**Requirement 1:** In the summary of The Fractalist, how many years did Mandelbrot work as a research scientist for IBM?
**Requirement 2:** Continue the summary of The Fractalist from the point where it ends.

The Fractalist

Book The Fractalist

Memoir of a Scientific Maverick

Pantheon Books,


Recommendation

Benoit Mandelbrot, a Polish-born mathematician, is the “father of fractals.” This genius discovered quantifiable order in “chaotic” entities like shorelines and clouds. Mandelbrot tells the story of his dramatic life in this fascinating, if occasionally challenging and perplexing, autobiography. Mandelbrot’s intellectual discoveries prove compelling but, as you might imagine, their knotty complexity can be confusing for laypeople. Besides describing his eventful life, Mandelbrot also provides an absorbing perspective on the history of rustic Mitteleuropa before World War II. BooksInShort recommends his book to all those who love to read about history’s brilliant thinkers and praises its artwork of colorful fractal patterns.

Take-Aways

  • Benoit Mandelbrot, an academic and intellectual vagabond, worked in disparate fields, including mathematics, finance, engineering, statistics, linguistics and physics.
  • Mandelbrot, a singular genius, developed fractal geometry.
  • He discovered the “Mandelbrot set,” the “most complex object” in mathematics.
  • Mandelbrot’s “theory of roughness” remains a unique intellectual accomplishment.
  • He took pride in being an “outlier” during his eccentric, successful scientific career.
  • Born in 1924, Mandelbrot fled the Warsaw ghetto in 1936 with his family to escape the Nazis. They relocated to France, where he was educated.
  • His admiration for 17th-century mathematician and astronomer Johannes Kepler greatly influenced his career, as did his uncle, noted mathematician Szolem Mandelbrojt.
  • Mandelbrot worked as a research scientist for IBM for 35 years and taught at Harvard, MIT, Princeton and Yale.
  • His famous Zipf-Mandelbrot law provides “a numerical grade to the richness of someone’s vocabulary.”
  • Mandelbrot died in 2010 in Cambridge, Massachusetts.
 

Summary

The “Theory of Roughness”

Most of nature’s patterns are splintered and irregular, or “rough.” This makes them infinitely more difficult to define and more complex than Euclid’s venerable geometric forms. Throughout most of history, intellectuals despaired of finding a viable means of quantifying roughness. Mathematician, scientific outlier and breakthrough theorist Benoit Mandelbrot brilliantly solved this previously intractable problem. His theory of roughness remains a unique intellectual accomplishment.

“A wandering scientist should never say never, and history shows that beautiful parts of abstract mathematics can well slumber for a while and become disconnected from their roots in reality.”

Mandelbrot determined that the best way to measure roughness, which is universal, is to capture its “fractal dimension.” His theory deals with such hitherto hard-to-quantify puzzles as: “What shape is a mountain, a coastline, a river?” “What shape is a cloud, a flame or a welding?” “How dense is the distribution of galaxies?” How can you state “the volatility of prices quoted in financial markets” or “compare and measure the vocabularies of different writers?” Such queries sparked Mandelbrot’s unmatched intellectual curiosity. During his distinguished, long career, he dedicated himself to developing a systematic approach to solving these problems.

**Entries supplied:**
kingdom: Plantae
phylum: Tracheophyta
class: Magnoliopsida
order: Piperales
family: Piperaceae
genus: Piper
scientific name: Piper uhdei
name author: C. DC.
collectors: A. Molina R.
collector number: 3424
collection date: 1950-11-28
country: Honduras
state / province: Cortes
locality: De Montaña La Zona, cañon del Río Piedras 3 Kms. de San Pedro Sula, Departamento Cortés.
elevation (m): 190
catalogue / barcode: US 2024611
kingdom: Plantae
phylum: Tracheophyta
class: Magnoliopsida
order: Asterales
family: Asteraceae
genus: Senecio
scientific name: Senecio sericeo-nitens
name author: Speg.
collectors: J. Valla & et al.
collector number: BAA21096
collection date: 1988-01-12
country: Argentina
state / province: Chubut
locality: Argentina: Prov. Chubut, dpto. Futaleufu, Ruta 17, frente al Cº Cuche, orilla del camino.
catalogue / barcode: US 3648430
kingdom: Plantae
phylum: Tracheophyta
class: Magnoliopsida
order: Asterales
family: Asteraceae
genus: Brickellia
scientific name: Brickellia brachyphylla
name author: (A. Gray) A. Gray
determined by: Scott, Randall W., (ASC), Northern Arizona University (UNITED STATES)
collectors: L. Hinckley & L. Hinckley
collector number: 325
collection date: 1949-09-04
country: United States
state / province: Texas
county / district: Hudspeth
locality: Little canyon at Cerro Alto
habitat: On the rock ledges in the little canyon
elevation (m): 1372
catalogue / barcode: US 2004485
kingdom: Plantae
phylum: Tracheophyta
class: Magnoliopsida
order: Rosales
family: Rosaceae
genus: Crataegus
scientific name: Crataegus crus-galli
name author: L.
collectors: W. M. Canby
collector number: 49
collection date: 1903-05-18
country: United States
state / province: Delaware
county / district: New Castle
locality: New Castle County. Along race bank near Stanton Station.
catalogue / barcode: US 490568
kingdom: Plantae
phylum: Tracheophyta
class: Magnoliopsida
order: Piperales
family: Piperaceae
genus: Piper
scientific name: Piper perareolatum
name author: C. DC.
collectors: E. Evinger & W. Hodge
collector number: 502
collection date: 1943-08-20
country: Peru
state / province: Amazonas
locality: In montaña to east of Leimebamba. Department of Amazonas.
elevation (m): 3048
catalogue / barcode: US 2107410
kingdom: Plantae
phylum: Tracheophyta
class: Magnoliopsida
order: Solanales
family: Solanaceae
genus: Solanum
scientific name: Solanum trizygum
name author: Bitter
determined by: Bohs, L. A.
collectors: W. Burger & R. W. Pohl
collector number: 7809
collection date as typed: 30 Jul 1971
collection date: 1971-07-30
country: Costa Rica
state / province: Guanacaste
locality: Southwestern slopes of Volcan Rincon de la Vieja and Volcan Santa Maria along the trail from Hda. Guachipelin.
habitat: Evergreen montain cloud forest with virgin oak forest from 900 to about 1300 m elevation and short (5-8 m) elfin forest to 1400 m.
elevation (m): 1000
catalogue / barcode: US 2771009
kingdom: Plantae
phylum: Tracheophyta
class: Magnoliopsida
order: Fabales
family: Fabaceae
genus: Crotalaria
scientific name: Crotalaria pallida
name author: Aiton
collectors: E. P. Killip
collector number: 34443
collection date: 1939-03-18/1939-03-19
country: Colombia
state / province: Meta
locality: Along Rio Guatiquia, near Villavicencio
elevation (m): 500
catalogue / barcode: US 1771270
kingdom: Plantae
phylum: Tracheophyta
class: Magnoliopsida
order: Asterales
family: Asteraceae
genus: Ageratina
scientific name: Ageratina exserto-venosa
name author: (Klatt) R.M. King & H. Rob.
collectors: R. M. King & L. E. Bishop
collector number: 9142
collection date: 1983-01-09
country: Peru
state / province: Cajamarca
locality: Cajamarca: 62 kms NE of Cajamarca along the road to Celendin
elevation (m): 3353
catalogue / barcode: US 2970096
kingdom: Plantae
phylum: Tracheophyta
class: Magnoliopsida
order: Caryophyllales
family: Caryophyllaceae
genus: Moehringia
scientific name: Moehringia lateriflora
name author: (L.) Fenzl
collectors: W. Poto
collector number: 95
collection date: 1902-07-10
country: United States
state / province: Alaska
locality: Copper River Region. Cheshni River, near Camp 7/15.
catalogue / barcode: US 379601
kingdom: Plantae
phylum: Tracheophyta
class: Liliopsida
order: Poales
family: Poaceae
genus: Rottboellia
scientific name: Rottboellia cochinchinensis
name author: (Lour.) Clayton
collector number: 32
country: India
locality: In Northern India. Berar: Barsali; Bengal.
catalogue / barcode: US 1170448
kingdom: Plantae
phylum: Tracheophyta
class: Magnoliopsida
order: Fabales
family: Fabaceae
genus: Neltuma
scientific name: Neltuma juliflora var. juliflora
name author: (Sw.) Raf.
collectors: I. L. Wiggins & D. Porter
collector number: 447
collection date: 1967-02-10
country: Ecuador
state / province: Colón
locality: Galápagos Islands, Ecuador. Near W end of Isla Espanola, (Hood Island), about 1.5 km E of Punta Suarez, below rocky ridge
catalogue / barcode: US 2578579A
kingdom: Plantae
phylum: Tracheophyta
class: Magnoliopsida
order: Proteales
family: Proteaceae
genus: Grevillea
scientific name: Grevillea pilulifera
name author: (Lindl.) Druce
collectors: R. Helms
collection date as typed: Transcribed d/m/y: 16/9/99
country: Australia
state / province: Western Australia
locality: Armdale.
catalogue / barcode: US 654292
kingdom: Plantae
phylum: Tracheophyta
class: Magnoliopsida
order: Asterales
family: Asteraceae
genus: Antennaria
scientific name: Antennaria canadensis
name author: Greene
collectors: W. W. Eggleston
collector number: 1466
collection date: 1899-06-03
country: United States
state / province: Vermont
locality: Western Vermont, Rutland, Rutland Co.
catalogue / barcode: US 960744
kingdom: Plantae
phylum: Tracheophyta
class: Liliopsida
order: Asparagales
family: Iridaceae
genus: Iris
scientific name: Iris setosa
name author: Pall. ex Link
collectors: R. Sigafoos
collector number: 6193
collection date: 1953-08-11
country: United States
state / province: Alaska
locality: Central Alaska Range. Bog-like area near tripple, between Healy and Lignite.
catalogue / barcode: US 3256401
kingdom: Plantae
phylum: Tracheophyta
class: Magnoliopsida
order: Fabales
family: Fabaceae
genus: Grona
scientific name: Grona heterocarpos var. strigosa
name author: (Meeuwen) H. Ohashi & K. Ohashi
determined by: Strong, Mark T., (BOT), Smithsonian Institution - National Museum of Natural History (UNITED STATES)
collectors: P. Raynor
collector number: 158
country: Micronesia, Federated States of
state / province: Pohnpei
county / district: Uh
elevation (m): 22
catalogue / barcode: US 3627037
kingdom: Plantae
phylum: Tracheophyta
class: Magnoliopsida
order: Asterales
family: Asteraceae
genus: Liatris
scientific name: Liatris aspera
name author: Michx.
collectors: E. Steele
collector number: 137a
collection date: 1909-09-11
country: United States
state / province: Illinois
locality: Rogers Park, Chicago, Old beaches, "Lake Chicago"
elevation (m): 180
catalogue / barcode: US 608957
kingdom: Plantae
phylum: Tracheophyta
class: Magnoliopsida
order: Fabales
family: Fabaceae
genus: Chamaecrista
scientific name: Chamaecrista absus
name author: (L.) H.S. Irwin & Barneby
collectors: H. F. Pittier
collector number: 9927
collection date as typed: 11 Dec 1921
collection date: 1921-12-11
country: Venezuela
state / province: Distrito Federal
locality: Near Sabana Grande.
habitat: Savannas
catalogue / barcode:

**Task output 1:** He worked there for 35 years.

**Task output 2:**
“True mathematicians never do arithmetic.” (French literary figure Paul Jouhandeau )

The work of Mandelbrot’s great intellectual hero and scientific guiding light, Johannes Kepler, inspired Mandelbrot’s variegated career. Kepler, a German 17th-century polymath, drew upon his profound understanding of astronomy and mathematics to determine the movement of planets. In a quest to become a modern Kepler, Mandelbrot made significant contributions to mathematics, finance, linguistics, engineering, statistics and physics.

“Fractals”

Using research and brilliant theorizing, Mandelbrot developed a new intellectual field: fractal geometry. He found the name “fractal” in his son Laurent’s Latin dictionary. To illustrate fractals, Mandelbrot used the example of a cauliflower. If you examine an individual floret, you will see what appears to be a miniature cauliflower. If you cut everything away so that what remains is “one floret of a floret,” and examine that under a magnifying glass, again you will again see a miniscule cauliflower. This self-repeating process goes on and on. A fractal is a self-repeating mathematical pattern that remains unchanged by scale. The same pattern determines the structure of a cauliflower and, for instance, a tsunami.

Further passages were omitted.